ССОРАКолод не хотел умирать. Юный Улен перебрался к нему в землянку, спал рядом, крепко обнимая, пытаясь передать свою силу. Кормил, поил, а больше чем он мог помочь? За несколько дней старик ослабел, перестал двигаться, лежал плашмя, глядя в тёмный потолок, а когда задрёмывал, начинал бормотать слова, которые Улен не понимал. Юноша по его указке приготовил снадобье, смешав с медвежьим салом настой трав, втирал вонючее лекарство в раны. В землянке густо висел сладкий запах гноя. Иногда в узкий лаз просовывал башку Анар, чего он раньше себе не позволял, печально, по-щенячьи скулил и пропадал в ночи.
— Когда умру, — сказал Колод, — он будет тебе надёжным другом.
— Знаю, — отвечал Улен. — Но ты выздоравливай.
По всем приметам зима собиралась долгая. Жизнь в сельбище затухала, люди копошились в землянках, по возможности их утепляли, и каждый, кто был в разуме, с беспокойством прикидывал, хватит ли припасов на самые холода. Зимой тоже можно добывать пищу, но это гораздо труднее. Из года в год ближе к весне духи смерти устраивали опустошительные набеги, в первую голову прибирая больных и старых. Люди не роптали: и природа ежегодно обновляет себя, сминая тленное в почву, расчищая путь молодым побегам, — в этом и есть высшая мудрость жизни. Но хотя никто не предполагал жить слишком долго, всё же лесовики пускались на всяческие уловки, дабы лишний раз поглядеть на весеннее солнце.

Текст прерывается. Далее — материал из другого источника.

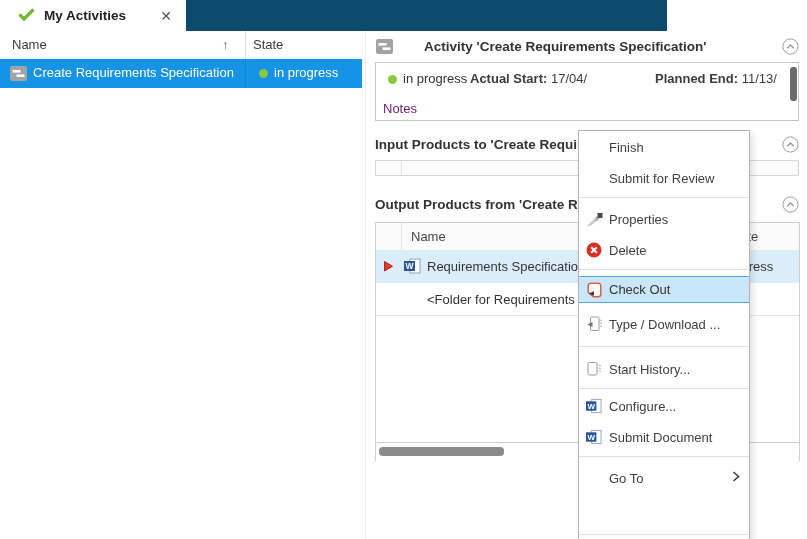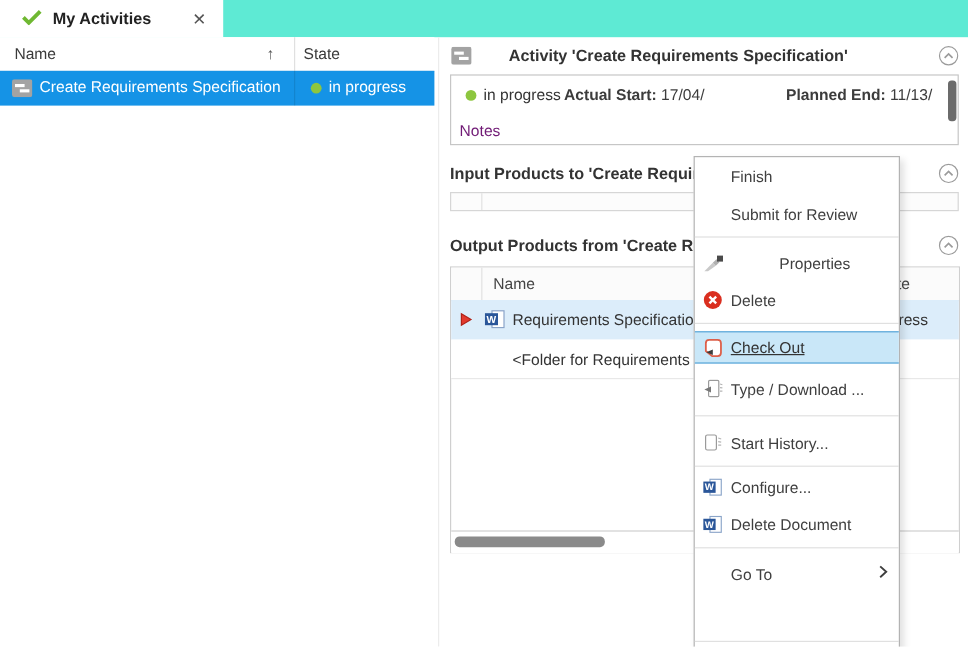--- a/index.html
+++ b/index.html
@@ -7,7 +7,7 @@
         font-family:"Liberation Sans",sans-serif;font-size:13px;color:#333;}
 
   
-  .tabbar{position:absolute;left:0;top:0;width:807px;height:31px;background:#5eead4;}
+  .tabbar{position:absolute;left:0;top:0;width:667px;height:31px;background:#0c4a6e;}
   .tab{position:absolute;left:0;top:0;width:186px;height:31px;background:#fff;
        display:flex;align-items:center;box-sizing:border-box;padding:0 14px 0 18px;}
   .tab-label{font-weight:600;color:#222;font-size:13.5px;margin-left:9px;white-space:nowrap;}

По ночам, когда боль особенно изводила Колода, он спасался разговорами.
— На свете мы не одни, мальчик, — рассказывал он. — Если идти много дней, держась правее восхода, то придёшь в места, где зимы не бывает. Там живут наши братья, хотя они на нас не похожи. Они меньше ростом, потому что прячутся в траве. У них узкие глаза, ибо они вечно жмурятся от ветра. Они приручили лошадей, скачут на них, пьют лошадиное молоко. Ещё они лепят тёплые дома из глины. Они злы, как привидения, и беспощадны к врагам. Когда-то давным-давно и мы жили там.
— Почему мы ушли оттуда, учитель?
Уважительное любопытство юноши утешало старого охотника. Он надеялся: путь его не исчезнет во тьме, коли хоть один человек будет горевать о нём.
— Человек мал, всё ему грозно, он спешит укрепиться на одном месте, пустить корни, точно дерево. Где всё привычно взору, там меньше страху. Но ещё есть в людях тоска по неведомому. Разве тебе не знакомо это?
— Бывает, во сне мерещится… Но это блажь, учитель?
Колод засмеялся, как застонал.
— Без этой блажи — серо, пусто… Умирать буду, кого пожалею? Тебя, Анара… Солнышко алое, лес дремучий… Со всем тяжело расставаться. Но есть ещё кое-что, чего назвать не умею, чего не видел никогда, и по тому, несбывшемуся, печаль острее. Короток срок человеку, задавлен он беспокойством о завтрашнем дне, а оглянешься… Эх, Улен, мало успевает постичь человек, а это горше всего… Вот колдун Рива внушает, будто ведомы ему законы жизни и смерти и может он угадать предначертание светил. Но он лжёт, и движет его помыслами корысть и тот же страх. Ты ему не верь, стерегись его. Где он царит, там тебе гибель.